One reassuring finding was the general use of a nondirective approach to screening conversations. Assisting women in making autonomous choices is one of the central tenants of genetic counseling.4,20–23 Health care providers accomplished this goal by emphasizing that screening is optional and by discussing the choices made by other women to normalize a patient's screening choices. We were further encouraged that the duration of visits was not lengthened by discussions of prenatal genetic screening and that even conversations including more College-recommended topics had an average duration of 2.1 minutes (compared with 0.9 minutes for inclusion of less than two topics).

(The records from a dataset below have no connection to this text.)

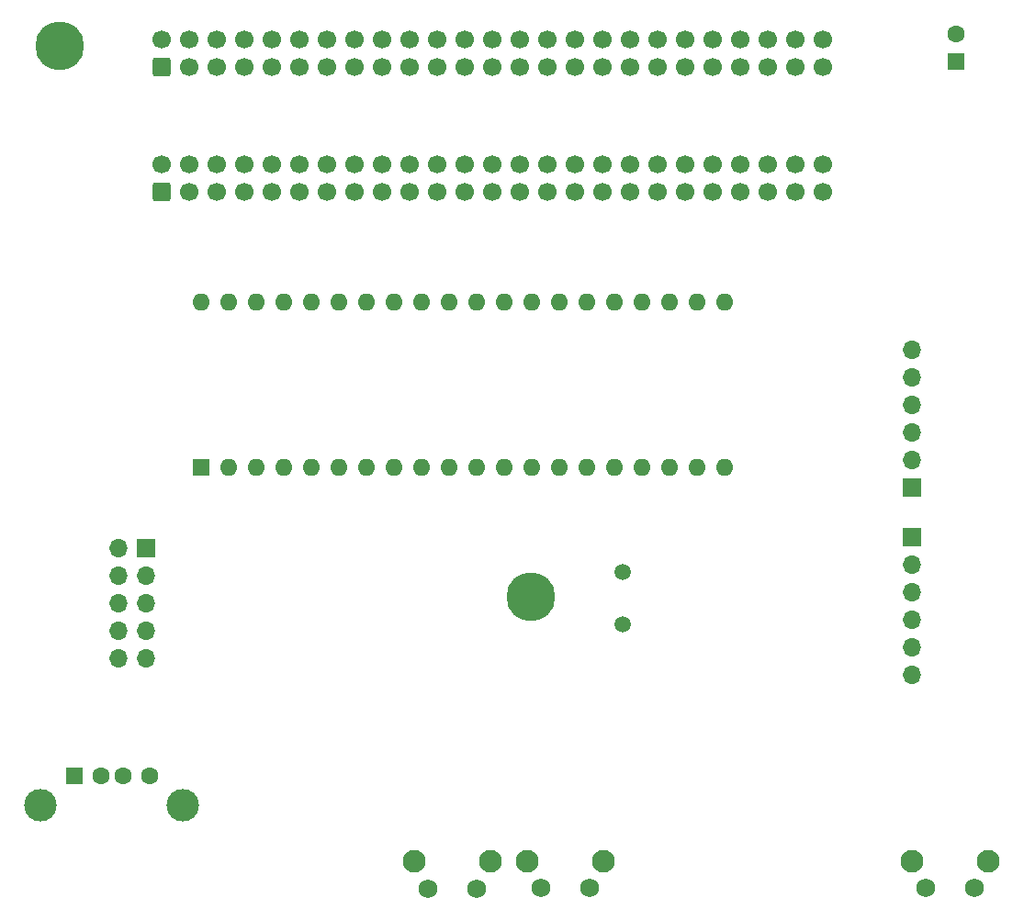
<source format=gbr>
%TF.GenerationSoftware,KiCad,Pcbnew,(6.0.7)*%
%TF.CreationDate,2023-01-02T01:59:54+00:00*%
%TF.ProjectId,CPC464-2MINIUSIFACII,43504334-3634-42d3-924d-494e49555349,rev?*%
%TF.SameCoordinates,Original*%
%TF.FileFunction,Soldermask,Bot*%
%TF.FilePolarity,Negative*%
%FSLAX46Y46*%
G04 Gerber Fmt 4.6, Leading zero omitted, Abs format (unit mm)*
G04 Created by KiCad (PCBNEW (6.0.7)) date 2023-01-02 01:59:54*
%MOMM*%
%LPD*%
G01*
G04 APERTURE LIST*
G04 Aperture macros list*
%AMRoundRect*
0 Rectangle with rounded corners*
0 $1 Rounding radius*
0 $2 $3 $4 $5 $6 $7 $8 $9 X,Y pos of 4 corners*
0 Add a 4 corners polygon primitive as box body*
4,1,4,$2,$3,$4,$5,$6,$7,$8,$9,$2,$3,0*
0 Add four circle primitives for the rounded corners*
1,1,$1+$1,$2,$3*
1,1,$1+$1,$4,$5*
1,1,$1+$1,$6,$7*
1,1,$1+$1,$8,$9*
0 Add four rect primitives between the rounded corners*
20,1,$1+$1,$2,$3,$4,$5,0*
20,1,$1+$1,$4,$5,$6,$7,0*
20,1,$1+$1,$6,$7,$8,$9,0*
20,1,$1+$1,$8,$9,$2,$3,0*%
G04 Aperture macros list end*
%ADD10C,4.500000*%
%ADD11C,2.100000*%
%ADD12C,1.750000*%
%ADD13RoundRect,0.250000X0.600000X-0.600000X0.600000X0.600000X-0.600000X0.600000X-0.600000X-0.600000X0*%
%ADD14C,1.700000*%
%ADD15C,1.500000*%
%ADD16R,1.700000X1.700000*%
%ADD17O,1.700000X1.700000*%
%ADD18R,1.600000X1.600000*%
%ADD19C,1.600000*%
%ADD20R,1.600000X1.500000*%
%ADD21C,3.000000*%
%ADD22O,1.600000X1.600000*%
G04 APERTURE END LIST*
D10*
%TO.C,H7*%
X81706800Y-76779200D03*
%TD*%
D11*
%TO.C,SW1052*%
X88346600Y-101167400D03*
X81336600Y-101167400D03*
D12*
X87096600Y-103657400D03*
X82596600Y-103657400D03*
%TD*%
D13*
%TO.C,CE1050*%
X47675800Y-27889200D03*
D14*
X47675800Y-25349200D03*
X50215800Y-27889200D03*
X50215800Y-25349200D03*
X52755800Y-27889200D03*
X52755800Y-25349200D03*
X55295800Y-27889200D03*
X55295800Y-25349200D03*
X57835800Y-27889200D03*
X57835800Y-25349200D03*
X60375800Y-27889200D03*
X60375800Y-25349200D03*
X62915800Y-27889200D03*
X62915800Y-25349200D03*
X65455800Y-27889200D03*
X65455800Y-25349200D03*
X67995800Y-27889200D03*
X67995800Y-25349200D03*
X70535800Y-27889200D03*
X70535800Y-25349200D03*
X73075800Y-27889200D03*
X73075800Y-25349200D03*
X75615800Y-27889200D03*
X75615800Y-25349200D03*
X78155800Y-27889200D03*
X78155800Y-25349200D03*
X80695800Y-27889200D03*
X80695800Y-25349200D03*
X83235800Y-27889200D03*
X83235800Y-25349200D03*
X85775800Y-27889200D03*
X85775800Y-25349200D03*
X88315800Y-27889200D03*
X88315800Y-25349200D03*
X90855800Y-27889200D03*
X90855800Y-25349200D03*
X93395800Y-27889200D03*
X93395800Y-25349200D03*
X95935800Y-27889200D03*
X95935800Y-25349200D03*
X98475800Y-27889200D03*
X98475800Y-25349200D03*
X101015800Y-27889200D03*
X101015800Y-25349200D03*
X103555800Y-27889200D03*
X103555800Y-25349200D03*
X106095800Y-27889200D03*
X106095800Y-25349200D03*
X108635800Y-27889200D03*
X108635800Y-25349200D03*
%TD*%
D15*
%TO.C,Y1060*%
X90180000Y-74450000D03*
X90180000Y-79330000D03*
%TD*%
D10*
%TO.C,H1*%
X38272800Y-25979200D03*
%TD*%
D16*
%TO.C,J1062*%
X46235000Y-72290000D03*
D17*
X43695000Y-72290000D03*
X46235000Y-74830000D03*
X43695000Y-74830000D03*
X46235000Y-77370000D03*
X43695000Y-77370000D03*
X46235000Y-79910000D03*
X43695000Y-79910000D03*
X46235000Y-82450000D03*
X43695000Y-82450000D03*
%TD*%
D16*
%TO.C,J1050*%
X116815400Y-66675000D03*
D17*
X116815400Y-64135000D03*
X116815400Y-61595000D03*
X116815400Y-59055000D03*
X116815400Y-56515000D03*
X116815400Y-53975000D03*
%TD*%
D11*
%TO.C,SW1050*%
X116871200Y-101167400D03*
X123881200Y-101167400D03*
D12*
X122631200Y-103657400D03*
X118131200Y-103657400D03*
%TD*%
D13*
%TO.C,CE1051*%
X47675800Y-39436700D03*
D14*
X47675800Y-36896700D03*
X50215800Y-39436700D03*
X50215800Y-36896700D03*
X52755800Y-39436700D03*
X52755800Y-36896700D03*
X55295800Y-39436700D03*
X55295800Y-36896700D03*
X57835800Y-39436700D03*
X57835800Y-36896700D03*
X60375800Y-39436700D03*
X60375800Y-36896700D03*
X62915800Y-39436700D03*
X62915800Y-36896700D03*
X65455800Y-39436700D03*
X65455800Y-36896700D03*
X67995800Y-39436700D03*
X67995800Y-36896700D03*
X70535800Y-39436700D03*
X70535800Y-36896700D03*
X73075800Y-39436700D03*
X73075800Y-36896700D03*
X75615800Y-39436700D03*
X75615800Y-36896700D03*
X78155800Y-39436700D03*
X78155800Y-36896700D03*
X80695800Y-39436700D03*
X80695800Y-36896700D03*
X83235800Y-39436700D03*
X83235800Y-36896700D03*
X85775800Y-39436700D03*
X85775800Y-36896700D03*
X88315800Y-39436700D03*
X88315800Y-36896700D03*
X90855800Y-39436700D03*
X90855800Y-36896700D03*
X93395800Y-39436700D03*
X93395800Y-36896700D03*
X95935800Y-39436700D03*
X95935800Y-36896700D03*
X98475800Y-39436700D03*
X98475800Y-36896700D03*
X101015800Y-39436700D03*
X101015800Y-36896700D03*
X103555800Y-39436700D03*
X103555800Y-36896700D03*
X106095800Y-39436700D03*
X106095800Y-36896700D03*
X108635800Y-39436700D03*
X108635800Y-36896700D03*
%TD*%
D18*
%TO.C,C1051*%
X120929400Y-27392000D03*
D19*
X120929400Y-24892000D03*
%TD*%
D20*
%TO.C,J1060*%
X39578400Y-93268200D03*
D19*
X42078400Y-93268200D03*
X44078400Y-93268200D03*
X46578400Y-93268200D03*
D21*
X49648400Y-95978200D03*
X36508400Y-95978200D03*
%TD*%
D16*
%TO.C,J1051*%
X116865400Y-71247000D03*
D17*
X116865400Y-73787000D03*
X116865400Y-76327000D03*
X116865400Y-78867000D03*
X116865400Y-81407000D03*
X116865400Y-83947000D03*
%TD*%
D11*
%TO.C,SW1051*%
X70922600Y-101192800D03*
X77932600Y-101192800D03*
D12*
X76682600Y-103682800D03*
X72182600Y-103682800D03*
%TD*%
D18*
%TO.C,IC1050*%
X51275000Y-64845000D03*
D22*
X53815000Y-64845000D03*
X56355000Y-64845000D03*
X58895000Y-64845000D03*
X61435000Y-64845000D03*
X63975000Y-64845000D03*
X66515000Y-64845000D03*
X69055000Y-64845000D03*
X71595000Y-64845000D03*
X74135000Y-64845000D03*
X76675000Y-64845000D03*
X79215000Y-64845000D03*
X81755000Y-64845000D03*
X84295000Y-64845000D03*
X86835000Y-64845000D03*
X89375000Y-64845000D03*
X91915000Y-64845000D03*
X94455000Y-64845000D03*
X96995000Y-64845000D03*
X99535000Y-64845000D03*
X99535000Y-49605000D03*
X96995000Y-49605000D03*
X94455000Y-49605000D03*
X91915000Y-49605000D03*
X89375000Y-49605000D03*
X86835000Y-49605000D03*
X84295000Y-49605000D03*
X81755000Y-49605000D03*
X79215000Y-49605000D03*
X76675000Y-49605000D03*
X74135000Y-49605000D03*
X71595000Y-49605000D03*
X69055000Y-49605000D03*
X66515000Y-49605000D03*
X63975000Y-49605000D03*
X61435000Y-49605000D03*
X58895000Y-49605000D03*
X56355000Y-49605000D03*
X53815000Y-49605000D03*
X51275000Y-49605000D03*
%TD*%
M02*

</source>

One limitation of our study is the lack of discussion of cell-free fetal DNA screening by our health care providers. Our institution does not offer cell-free fetal DNA screening as a routine screening option for low-risk patients, and all patients who are candidates for cell-free fetal DNA screening are first referred to genetic counseling. Cell-free fetal DNA screening was first offered at our institution in March of 2012, and health care provider uptake of this option as a first-line screening for high-risk women has increased gradually over time since that point. Thus, it is not surprising that none of our health care providers offered cell-free fetal DNA screening as a first-line test. A further limitation of the study is the possibility that health care providers and patients modified their behavior as a result of the study recording. Although the participants and health care providers were unaware of the topic under study, it remains possible that conversations were more detailed (for the health care provider's part) or less forthright (for the patient's part) than they otherwise would have been without observation.
The major strengths of our study include the large sample size, the direct observation of visits rather than reliance on surveys or interviews, and the application of both quantitative and qualitative analysis. However, because all of our observations were conducted at a single academic center with primarily resident and midlevel health care providers, our findings may be influenced by our predominantly urban population and health care provider distribution.
Our study shows that comprehensive counseling about prenatal genetic screening is possible at first prenatal visits. Although some health care providers kept to brief conversation scripts, many health care providers were able to discuss advantages and disadvantages of screening, review the type of results obtained by screening and how a patient might use them, discuss diagnostic testing options, and encourage women to make autonomous choices, all without overly lengthening the visit.